━━━━━ THE INPUT
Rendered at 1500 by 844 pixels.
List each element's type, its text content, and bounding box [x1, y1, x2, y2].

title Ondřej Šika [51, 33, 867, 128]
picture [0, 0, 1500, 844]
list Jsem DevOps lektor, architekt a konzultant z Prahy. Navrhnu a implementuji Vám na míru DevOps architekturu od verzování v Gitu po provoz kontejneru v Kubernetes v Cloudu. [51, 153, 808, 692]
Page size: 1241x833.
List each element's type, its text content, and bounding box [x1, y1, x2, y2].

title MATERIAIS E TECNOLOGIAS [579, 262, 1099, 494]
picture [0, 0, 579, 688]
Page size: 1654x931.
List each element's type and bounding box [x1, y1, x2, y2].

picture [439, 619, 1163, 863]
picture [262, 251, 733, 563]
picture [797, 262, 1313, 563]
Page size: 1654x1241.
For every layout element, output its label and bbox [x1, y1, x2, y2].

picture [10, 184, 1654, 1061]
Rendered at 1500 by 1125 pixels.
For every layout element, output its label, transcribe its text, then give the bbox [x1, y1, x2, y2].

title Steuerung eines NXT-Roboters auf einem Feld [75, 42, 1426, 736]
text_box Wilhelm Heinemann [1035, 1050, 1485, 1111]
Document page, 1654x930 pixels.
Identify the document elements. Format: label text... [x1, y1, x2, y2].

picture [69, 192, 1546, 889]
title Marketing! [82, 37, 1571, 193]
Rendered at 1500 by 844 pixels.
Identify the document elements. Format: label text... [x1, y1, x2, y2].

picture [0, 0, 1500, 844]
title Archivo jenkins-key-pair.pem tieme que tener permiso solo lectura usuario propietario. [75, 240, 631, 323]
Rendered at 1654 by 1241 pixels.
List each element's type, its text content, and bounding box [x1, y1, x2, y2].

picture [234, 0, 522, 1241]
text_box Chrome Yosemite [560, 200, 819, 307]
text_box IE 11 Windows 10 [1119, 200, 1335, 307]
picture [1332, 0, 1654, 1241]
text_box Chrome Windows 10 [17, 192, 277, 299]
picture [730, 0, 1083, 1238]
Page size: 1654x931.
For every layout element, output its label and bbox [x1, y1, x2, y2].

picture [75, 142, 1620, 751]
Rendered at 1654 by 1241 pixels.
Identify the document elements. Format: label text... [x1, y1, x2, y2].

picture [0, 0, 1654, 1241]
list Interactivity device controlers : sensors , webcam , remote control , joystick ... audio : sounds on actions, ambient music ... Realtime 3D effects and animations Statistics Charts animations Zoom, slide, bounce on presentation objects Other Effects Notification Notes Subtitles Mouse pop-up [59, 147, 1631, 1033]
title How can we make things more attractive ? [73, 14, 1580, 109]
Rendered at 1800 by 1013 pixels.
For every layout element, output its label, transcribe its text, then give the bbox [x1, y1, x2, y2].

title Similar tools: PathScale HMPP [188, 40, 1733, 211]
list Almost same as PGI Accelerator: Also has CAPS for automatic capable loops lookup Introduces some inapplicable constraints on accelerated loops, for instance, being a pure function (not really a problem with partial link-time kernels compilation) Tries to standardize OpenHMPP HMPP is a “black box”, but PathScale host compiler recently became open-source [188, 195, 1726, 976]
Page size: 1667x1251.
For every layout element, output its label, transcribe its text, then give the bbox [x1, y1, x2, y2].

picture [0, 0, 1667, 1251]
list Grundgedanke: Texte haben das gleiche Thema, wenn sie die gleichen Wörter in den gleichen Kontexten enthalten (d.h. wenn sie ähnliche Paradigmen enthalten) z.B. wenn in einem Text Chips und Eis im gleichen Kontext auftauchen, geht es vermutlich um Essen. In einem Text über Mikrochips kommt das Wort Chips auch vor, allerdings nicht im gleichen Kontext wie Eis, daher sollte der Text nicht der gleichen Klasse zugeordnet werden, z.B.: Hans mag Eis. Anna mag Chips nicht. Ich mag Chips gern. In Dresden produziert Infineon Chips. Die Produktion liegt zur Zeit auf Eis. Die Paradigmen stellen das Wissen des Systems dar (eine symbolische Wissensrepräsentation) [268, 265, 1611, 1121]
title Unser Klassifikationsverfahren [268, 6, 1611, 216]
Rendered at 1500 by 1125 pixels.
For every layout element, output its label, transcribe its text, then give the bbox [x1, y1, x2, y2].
━━━━━━━━━━
§ **WHAT YOU NEED TO DO**: Can you format all the items above as a Markdown table with the columns "Row" and "Content," numbering each line and leaving out the blank ones?

§ **SOLUTION FOR THIS TASK**:
| Row | Content |
|---|---|
| 1 | Rendered at 1500 by 844 pixels. |
| 2 | List each element's type, its text content, and bounding box [x1, y1, x2, y2]. |
| 3 | title Ondřej Šika [51, 33, 867, 128] |
| 4 | picture [0, 0, 1500, 844] |
| 5 | list Jsem DevOps lektor, architekt a konzultant z Prahy. Navrhnu a implementuji Vám na míru DevOps architekturu od verzování v Gitu po provoz kontejneru v Kubernetes v Cloudu. [51, 153, 808, 692] |
| 6 | Page size: 1241x833. |
| 7 | List each element's type, its text content, and bounding box [x1, y1, x2, y2]. |
| 8 | title MATERIAIS E TECNOLOGIAS [579, 262, 1099, 494] |
| 9 | picture [0, 0, 579, 688] |
| 10 | Page size: 1654x931. |
| 11 | List each element's type and bounding box [x1, y1, x2, y2]. |
| 12 | picture [439, 619, 1163, 863] |
| 13 | picture [262, 251, 733, 563] |
| 14 | picture [797, 262, 1313, 563] |
| 15 | Page size: 1654x1241. |
| 16 | For every layout element, output its label and bbox [x1, y1, x2, y2]. |
| 17 | picture [10, 184, 1654, 1061] |
| 18 | Rendered at 1500 by 1125 pixels. |
| 19 | For every layout element, output its label, transcribe its text, then give the bbox [x1, y1, x2, y2]. |
| 20 | title Steuerung eines NXT-Roboters auf einem Feld [75, 42, 1426, 736] |
| 21 | text_box Wilhelm Heinemann [1035, 1050, 1485, 1111] |
| 22 | Document page, 1654x930 pixels. |
| 23 | Identify the document elements. Format: label text... [x1, y1, x2, y2]. |
| 24 | picture [69, 192, 1546, 889] |
| 25 | title Marketing! [82, 37, 1571, 193] |
| 26 | Rendered at 1500 by 844 pixels. |
| 27 | Identify the document elements. Format: label text... [x1, y1, x2, y2]. |
| 28 | picture [0, 0, 1500, 844] |
| 29 | title Archivo jenkins-key-pair.pem tieme que tener permiso solo lectura usuario propietario. [75, 240, 631, 323] |
| 30 | Rendered at 1654 by 1241 pixels. |
| 31 | List each element's type, its text content, and bounding box [x1, y1, x2, y2]. |
| 32 | picture [234, 0, 522, 1241] |
| 33 | text_box Chrome Yosemite [560, 200, 819, 307] |
| 34 | text_box IE 11 Windows 10 [1119, 200, 1335, 307] |
| 35 | picture [1332, 0, 1654, 1241] |
| 36 | text_box Chrome Windows 10 [17, 192, 277, 299] |
| 37 | picture [730, 0, 1083, 1238] |
| 38 | Page size: 1654x931. |
| 39 | For every layout element, output its label and bbox [x1, y1, x2, y2]. |
| 40 | picture [75, 142, 1620, 751] |
| 41 | Rendered at 1654 by 1241 pixels. |
| 42 | Identify the document elements. Format: label text... [x1, y1, x2, y2]. |
| 43 | picture [0, 0, 1654, 1241] |
| 44 | list Interactivity device controlers : sensors , webcam , remote control , joystick ... audio : sounds on actions, ambient music ... Realtime 3D effects and animations Statistics Charts animations Zoom, slide, bounce on presentation objects Other Effects Notification Notes Subtitles Mouse pop-up [59, 147, 1631, 1033] |
| 45 | title How can we make things more attractive ? [73, 14, 1580, 109] |
| 46 | Rendered at 1800 by 1013 pixels. |
| 47 | For every layout element, output its label, transcribe its text, then give the bbox [x1, y1, x2, y2]. |
| 48 | title Similar tools: PathScale HMPP [188, 40, 1733, 211] |
| 49 | list Almost same as PGI Accelerator: Also has CAPS for automatic capable loops lookup Introduces some inapplicable constraints on accelerated loops, for instance, being a pure function (not really a problem with partial link-time kernels compilation) Tries to standardize OpenHMPP HMPP is a “black box”, but PathScale host compiler recently became open-source [188, 195, 1726, 976] |
| 50 | Page size: 1667x1251. |
| 51 | For every layout element, output its label, transcribe its text, then give the bbox [x1, y1, x2, y2]. |
| 52 | picture [0, 0, 1667, 1251] |
| 53 | list Grundgedanke: Texte haben das gleiche Thema, wenn sie die gleichen Wörter in den gleichen Kontexten enthalten (d.h. wenn sie ähnliche Paradigmen enthalten) z.B. wenn in einem Text Chips und Eis im gleichen Kontext auftauchen, geht es vermutlich um Essen. In einem Text über Mikrochips kommt das Wort Chips auch vor, allerdings nicht im gleichen Kontext wie Eis, daher sollte der Text nicht der gleichen Klasse zugeordnet werden, z.B.: Hans mag Eis. Anna mag Chips nicht. Ich mag Chips gern. In Dresden produziert Infineon Chips. Die Produktion liegt zur Zeit auf Eis. Die Paradigmen stellen das Wissen des Systems dar (eine symbolische Wissensrepräsentation) [268, 265, 1611, 1121] |
| 54 | title Unser Klassifikationsverfahren [268, 6, 1611, 216] |
| 55 | Rendered at 1500 by 1125 pixels. |
| 56 | For every layout element, output its label, transcribe its text, then give the bbox [x1, y1, x2, y2]. |